Bessemer, Alabama
Support: 17 5/8 × 14 3/8 in. (44.8 × 36.5 cm)
Frame: 19 1/2 × 16 3/4 × 3/4 in. (49.5 × 42.5 × 1.9 cm)
Text Entries
For other images Walker Evans made in the area around Birmingham, see “”Fish Market near Birmingham, Alabama” (2006.22.4) and “Boarding House Porch, Birmingham, Alabama” (2016.x.x) from this same portfolio and donor.
Bessemer is a city southwest of Birmingham, Alabama. By the 1920s, the region around Birmingham produced one-fourth of this country’s foundry iron and was the largest producer of steel in the Southeast. In 1886 iron and steel magnate Henry Fairfield DeBardeleben founded the City of Bessemer and the Bessemer Land and Improvement Company with the goal of creating a center for the steel industry. With $2 million in starting capital, he built several blast furnaces and the following year bought 4,000 acres of land, marking off blocks for a new town along the rail lines of the Alabama Great Southern Railway. Henry DeBardeleben believed that the town’s name should reflect an economy that was built on the iron ore and steel industry. He named the community “Bessemer” in honor of Sir Henry Bessemer who invented the open-hearth method of steel producing. In April of 1887 the first commercial lots were sold and the town of Bessemer began to grow.
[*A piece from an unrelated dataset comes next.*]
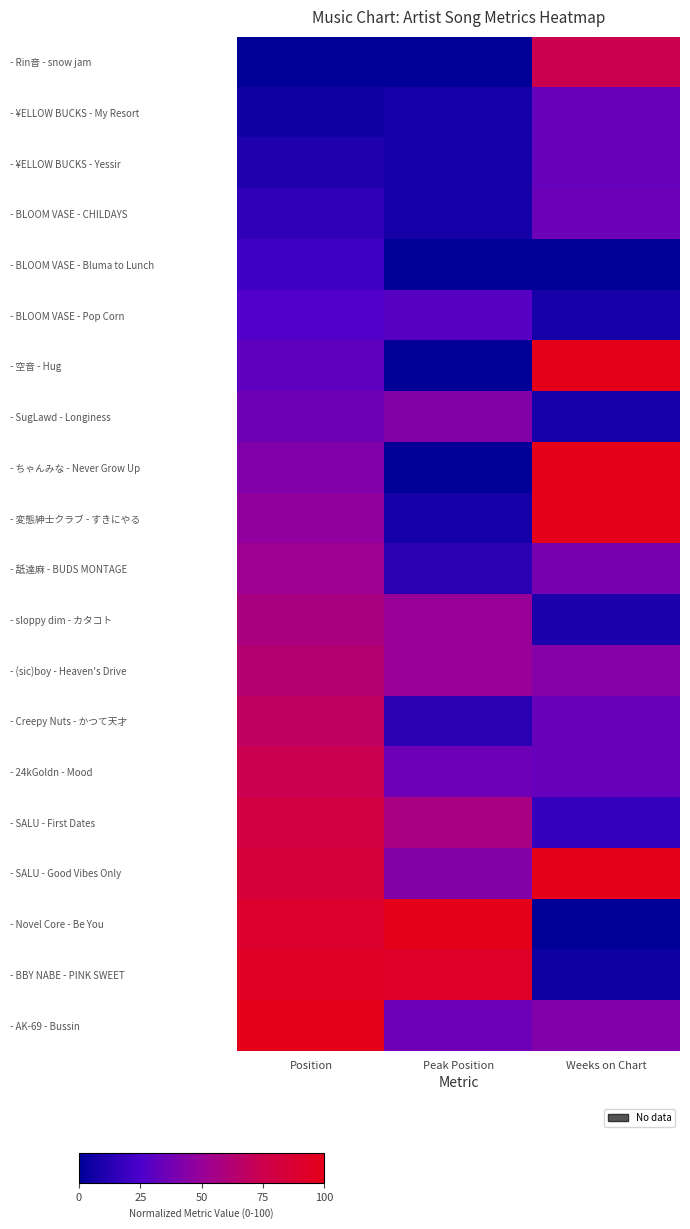

At how many categories does at least one series exceed 0?

3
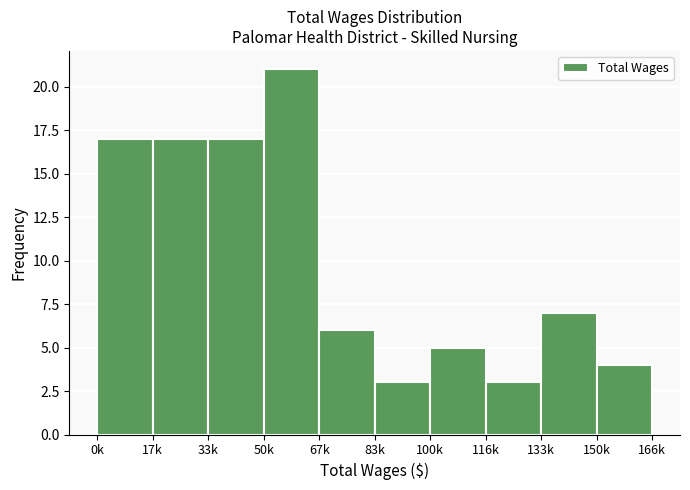

Reading left to right, extract all data points from this chart.

0k=17	17k=17	33k=17	50k=21	67k=6	83k=3	100k=5	116k=3	133k=7	150k=4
By the 1920s, Bessemer was the fourth largest city in Alabama. (source: City of Bessemer website http://www.bessemeral.org/history/, accessed February 2017).
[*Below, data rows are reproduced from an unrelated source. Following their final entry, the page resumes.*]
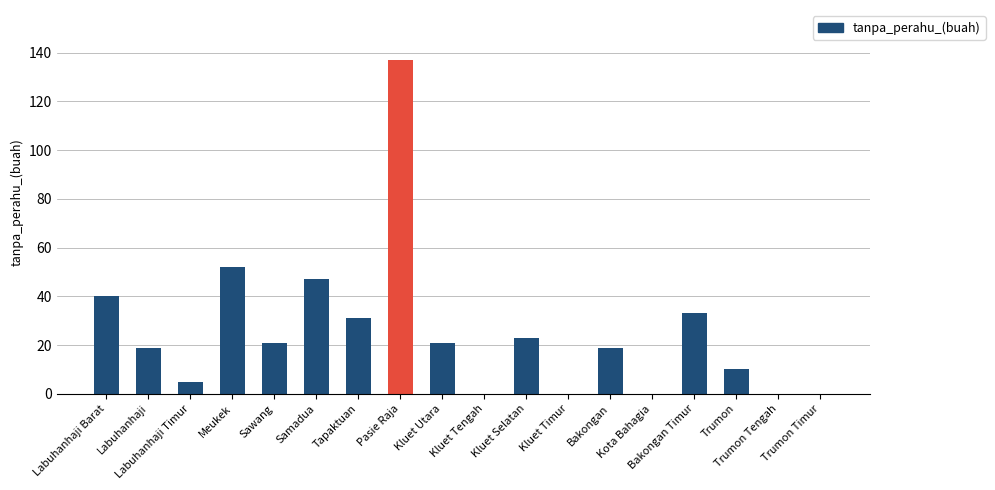

Are the bars horizontal?

No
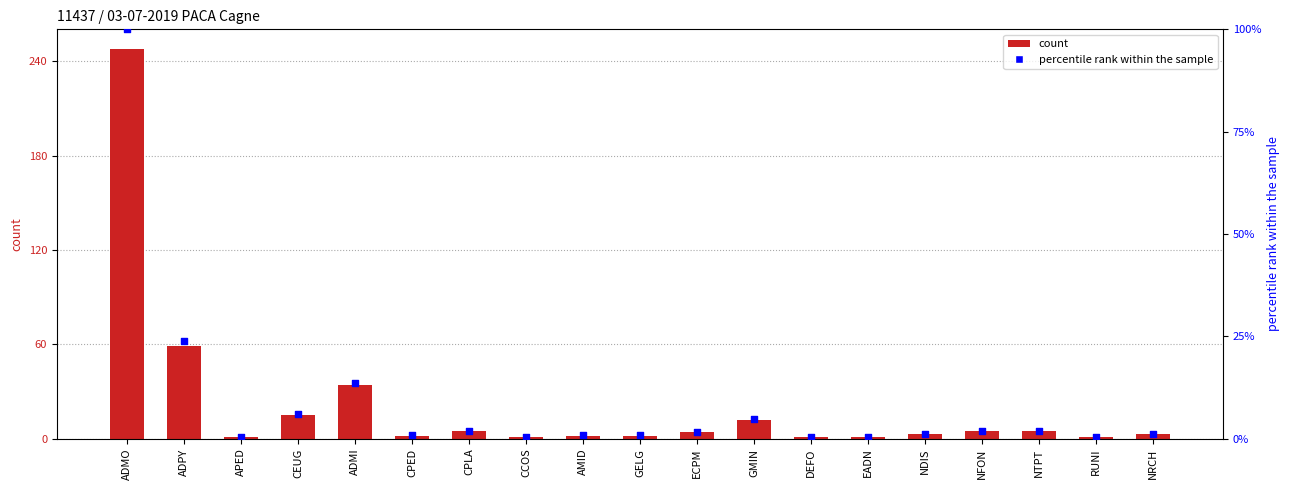

At which category is the sum across all series the highest?

ADMO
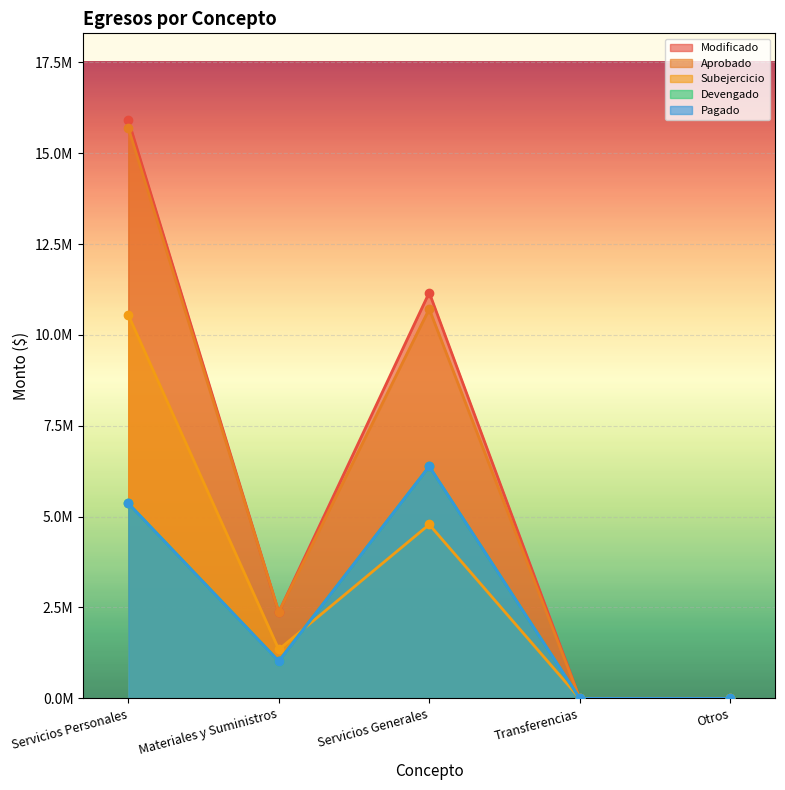

At which category does the chart reach its peak across all series?

Servicios Personales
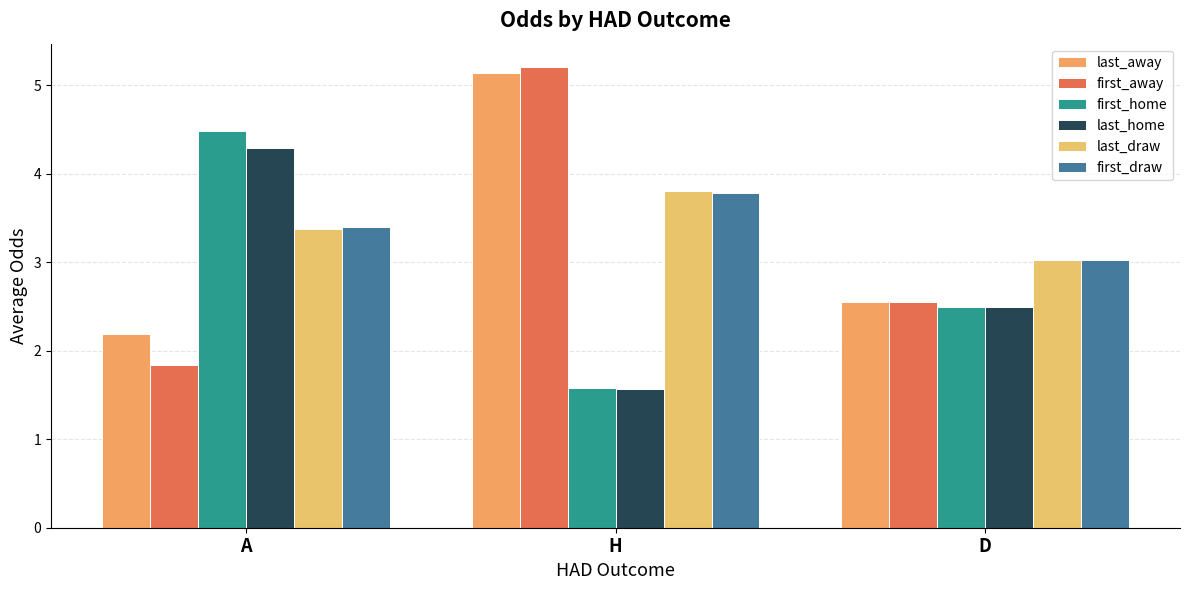

Does the chart contain stacked bars?

No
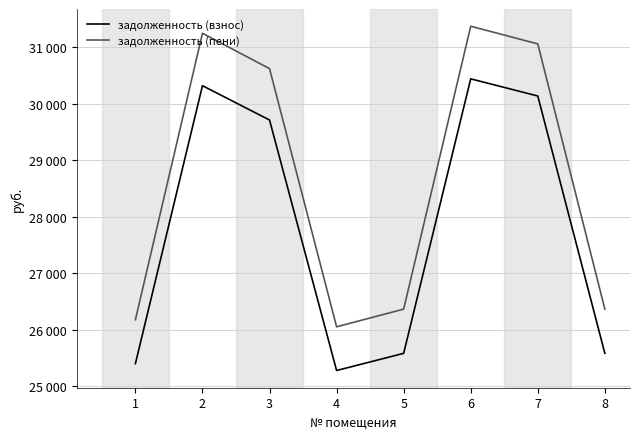

Does the chart have visible grid lines?

Yes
After giving a lecture at Yale University in 1964, Evans began teaching there the following year as a professor of graphic design. He found a dynamic group of colleagues including Herbert Matter and Norman Seaton Ives. Ives worked with Evans to create a portfolio of his photographs issued in 1971, of which this photograph was a part (see object file for detailed publishing information and list of photographs included, all shot in the 1930s.